**Task instructions:** Reproduce word for word the lines below, from the first line through the one containing "<instances>", both included.

**Material supplied:**
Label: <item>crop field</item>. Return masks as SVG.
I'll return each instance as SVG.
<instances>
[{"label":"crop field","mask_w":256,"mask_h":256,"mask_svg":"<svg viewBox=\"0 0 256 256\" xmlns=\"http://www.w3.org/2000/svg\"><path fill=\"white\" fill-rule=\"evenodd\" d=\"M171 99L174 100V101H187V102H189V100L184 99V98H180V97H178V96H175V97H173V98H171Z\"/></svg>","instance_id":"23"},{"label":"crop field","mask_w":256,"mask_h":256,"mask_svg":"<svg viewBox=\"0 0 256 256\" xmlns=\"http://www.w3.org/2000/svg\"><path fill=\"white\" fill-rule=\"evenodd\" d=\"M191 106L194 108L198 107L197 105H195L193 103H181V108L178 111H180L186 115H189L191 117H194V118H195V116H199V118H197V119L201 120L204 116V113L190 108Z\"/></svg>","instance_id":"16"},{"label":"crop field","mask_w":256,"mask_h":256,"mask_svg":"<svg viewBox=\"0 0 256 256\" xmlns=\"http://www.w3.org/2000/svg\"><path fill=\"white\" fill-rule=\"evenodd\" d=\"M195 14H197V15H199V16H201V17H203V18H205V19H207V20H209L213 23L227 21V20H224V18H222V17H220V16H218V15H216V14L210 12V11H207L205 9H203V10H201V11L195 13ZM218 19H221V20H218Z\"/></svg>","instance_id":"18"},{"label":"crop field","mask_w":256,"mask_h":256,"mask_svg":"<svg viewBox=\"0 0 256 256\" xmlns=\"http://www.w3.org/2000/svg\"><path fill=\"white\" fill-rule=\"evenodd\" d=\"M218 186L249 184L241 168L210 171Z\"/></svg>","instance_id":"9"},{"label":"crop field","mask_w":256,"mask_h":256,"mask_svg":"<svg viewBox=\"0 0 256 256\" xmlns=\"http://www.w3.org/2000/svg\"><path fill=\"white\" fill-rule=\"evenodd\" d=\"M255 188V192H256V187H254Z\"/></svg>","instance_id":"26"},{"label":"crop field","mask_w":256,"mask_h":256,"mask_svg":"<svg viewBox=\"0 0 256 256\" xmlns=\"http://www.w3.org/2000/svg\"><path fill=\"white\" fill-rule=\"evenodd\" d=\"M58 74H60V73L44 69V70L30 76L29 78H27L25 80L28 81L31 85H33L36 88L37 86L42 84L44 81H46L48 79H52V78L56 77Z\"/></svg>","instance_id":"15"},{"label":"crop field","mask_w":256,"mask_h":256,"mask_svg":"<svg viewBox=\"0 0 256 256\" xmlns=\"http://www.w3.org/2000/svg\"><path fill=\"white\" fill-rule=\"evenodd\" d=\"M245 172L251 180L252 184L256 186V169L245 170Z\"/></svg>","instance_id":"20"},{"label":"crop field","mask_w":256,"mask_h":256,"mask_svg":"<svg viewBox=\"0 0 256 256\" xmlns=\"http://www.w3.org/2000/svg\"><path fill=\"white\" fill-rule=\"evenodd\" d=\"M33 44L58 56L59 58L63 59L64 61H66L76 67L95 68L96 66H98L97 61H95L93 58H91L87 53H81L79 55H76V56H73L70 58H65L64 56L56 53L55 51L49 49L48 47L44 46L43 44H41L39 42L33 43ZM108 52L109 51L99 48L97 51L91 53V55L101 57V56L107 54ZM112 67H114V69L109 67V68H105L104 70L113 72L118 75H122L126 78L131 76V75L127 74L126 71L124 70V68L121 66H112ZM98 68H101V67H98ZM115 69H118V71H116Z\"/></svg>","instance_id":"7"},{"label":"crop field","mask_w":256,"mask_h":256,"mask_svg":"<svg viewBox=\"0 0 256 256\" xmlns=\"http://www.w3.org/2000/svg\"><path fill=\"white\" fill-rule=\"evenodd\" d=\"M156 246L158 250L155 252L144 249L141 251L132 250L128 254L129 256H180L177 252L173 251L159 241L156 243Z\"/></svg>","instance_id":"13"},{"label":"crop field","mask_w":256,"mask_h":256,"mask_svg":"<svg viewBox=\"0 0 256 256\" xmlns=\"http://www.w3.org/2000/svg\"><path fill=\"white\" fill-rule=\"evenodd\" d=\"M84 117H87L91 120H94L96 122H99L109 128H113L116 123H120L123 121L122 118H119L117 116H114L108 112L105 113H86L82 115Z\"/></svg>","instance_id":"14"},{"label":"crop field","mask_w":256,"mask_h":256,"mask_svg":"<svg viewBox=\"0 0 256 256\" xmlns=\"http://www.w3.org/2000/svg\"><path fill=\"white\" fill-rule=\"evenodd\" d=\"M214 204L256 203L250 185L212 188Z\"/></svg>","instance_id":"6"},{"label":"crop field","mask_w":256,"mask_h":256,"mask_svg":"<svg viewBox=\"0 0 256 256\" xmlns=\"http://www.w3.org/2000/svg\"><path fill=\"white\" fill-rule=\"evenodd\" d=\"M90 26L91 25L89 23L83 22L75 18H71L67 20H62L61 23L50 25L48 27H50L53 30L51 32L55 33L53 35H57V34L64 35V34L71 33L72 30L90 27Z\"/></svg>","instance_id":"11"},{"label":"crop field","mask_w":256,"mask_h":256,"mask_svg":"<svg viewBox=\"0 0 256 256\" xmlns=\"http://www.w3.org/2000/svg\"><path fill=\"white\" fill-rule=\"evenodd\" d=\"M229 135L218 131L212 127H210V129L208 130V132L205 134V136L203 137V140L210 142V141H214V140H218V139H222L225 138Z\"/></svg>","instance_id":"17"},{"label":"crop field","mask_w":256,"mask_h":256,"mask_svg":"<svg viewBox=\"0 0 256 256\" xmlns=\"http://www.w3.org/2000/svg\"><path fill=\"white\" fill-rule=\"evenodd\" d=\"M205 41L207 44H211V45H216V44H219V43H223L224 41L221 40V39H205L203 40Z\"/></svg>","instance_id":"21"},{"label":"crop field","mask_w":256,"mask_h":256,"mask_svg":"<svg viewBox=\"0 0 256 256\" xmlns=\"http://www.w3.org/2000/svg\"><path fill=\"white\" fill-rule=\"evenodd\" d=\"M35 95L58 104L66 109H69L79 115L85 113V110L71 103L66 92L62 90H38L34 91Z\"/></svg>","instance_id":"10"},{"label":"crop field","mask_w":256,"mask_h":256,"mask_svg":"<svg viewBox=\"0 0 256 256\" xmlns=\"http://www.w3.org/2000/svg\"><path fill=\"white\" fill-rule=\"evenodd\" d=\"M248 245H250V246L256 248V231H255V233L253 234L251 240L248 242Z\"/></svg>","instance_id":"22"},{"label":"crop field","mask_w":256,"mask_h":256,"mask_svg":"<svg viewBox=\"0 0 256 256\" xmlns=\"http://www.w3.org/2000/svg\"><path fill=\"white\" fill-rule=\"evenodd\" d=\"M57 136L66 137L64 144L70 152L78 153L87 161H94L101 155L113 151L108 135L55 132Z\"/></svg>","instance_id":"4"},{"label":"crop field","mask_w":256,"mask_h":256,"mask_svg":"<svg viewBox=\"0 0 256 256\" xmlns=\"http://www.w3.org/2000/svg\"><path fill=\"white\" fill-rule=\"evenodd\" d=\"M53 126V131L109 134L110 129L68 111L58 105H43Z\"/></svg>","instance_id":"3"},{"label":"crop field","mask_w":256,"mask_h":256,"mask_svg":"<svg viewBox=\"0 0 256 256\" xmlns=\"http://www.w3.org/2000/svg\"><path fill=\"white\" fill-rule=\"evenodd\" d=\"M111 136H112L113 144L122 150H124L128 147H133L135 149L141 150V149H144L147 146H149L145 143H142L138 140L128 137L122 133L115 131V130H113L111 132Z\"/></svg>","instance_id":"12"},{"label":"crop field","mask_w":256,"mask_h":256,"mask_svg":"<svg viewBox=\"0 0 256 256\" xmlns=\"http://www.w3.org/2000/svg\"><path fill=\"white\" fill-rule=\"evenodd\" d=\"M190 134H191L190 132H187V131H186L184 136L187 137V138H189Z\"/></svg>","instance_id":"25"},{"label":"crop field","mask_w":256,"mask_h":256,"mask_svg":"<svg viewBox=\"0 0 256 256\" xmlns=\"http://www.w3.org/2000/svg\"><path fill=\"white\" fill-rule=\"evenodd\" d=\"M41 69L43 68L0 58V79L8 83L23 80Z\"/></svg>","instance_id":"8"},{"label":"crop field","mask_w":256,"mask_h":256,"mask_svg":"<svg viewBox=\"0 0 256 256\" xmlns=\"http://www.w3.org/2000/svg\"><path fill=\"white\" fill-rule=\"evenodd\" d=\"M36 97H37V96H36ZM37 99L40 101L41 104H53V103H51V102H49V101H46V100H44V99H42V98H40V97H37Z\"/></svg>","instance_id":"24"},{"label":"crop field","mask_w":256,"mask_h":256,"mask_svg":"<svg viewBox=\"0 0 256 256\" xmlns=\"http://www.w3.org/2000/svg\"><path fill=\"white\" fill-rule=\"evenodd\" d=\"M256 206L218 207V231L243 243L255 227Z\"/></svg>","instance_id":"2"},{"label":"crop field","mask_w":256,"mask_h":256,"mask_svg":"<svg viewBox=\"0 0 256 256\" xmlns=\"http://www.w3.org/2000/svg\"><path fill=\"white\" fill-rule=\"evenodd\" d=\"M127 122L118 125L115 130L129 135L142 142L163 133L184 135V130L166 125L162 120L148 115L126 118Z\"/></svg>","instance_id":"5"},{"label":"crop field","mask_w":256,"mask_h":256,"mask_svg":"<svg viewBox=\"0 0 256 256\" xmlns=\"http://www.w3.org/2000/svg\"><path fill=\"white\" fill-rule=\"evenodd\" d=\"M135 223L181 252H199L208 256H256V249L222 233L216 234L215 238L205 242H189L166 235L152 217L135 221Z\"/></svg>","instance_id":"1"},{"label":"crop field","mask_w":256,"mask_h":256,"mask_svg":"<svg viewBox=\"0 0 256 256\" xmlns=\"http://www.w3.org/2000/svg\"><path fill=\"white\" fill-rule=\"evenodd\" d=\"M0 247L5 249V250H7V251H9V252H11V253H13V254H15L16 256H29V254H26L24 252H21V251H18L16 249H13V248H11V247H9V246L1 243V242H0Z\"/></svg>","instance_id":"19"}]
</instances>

**Complete response:**
Label: <item>crop field</item>. Return masks as SVG.
I'll return each instance as SVG.
<instances>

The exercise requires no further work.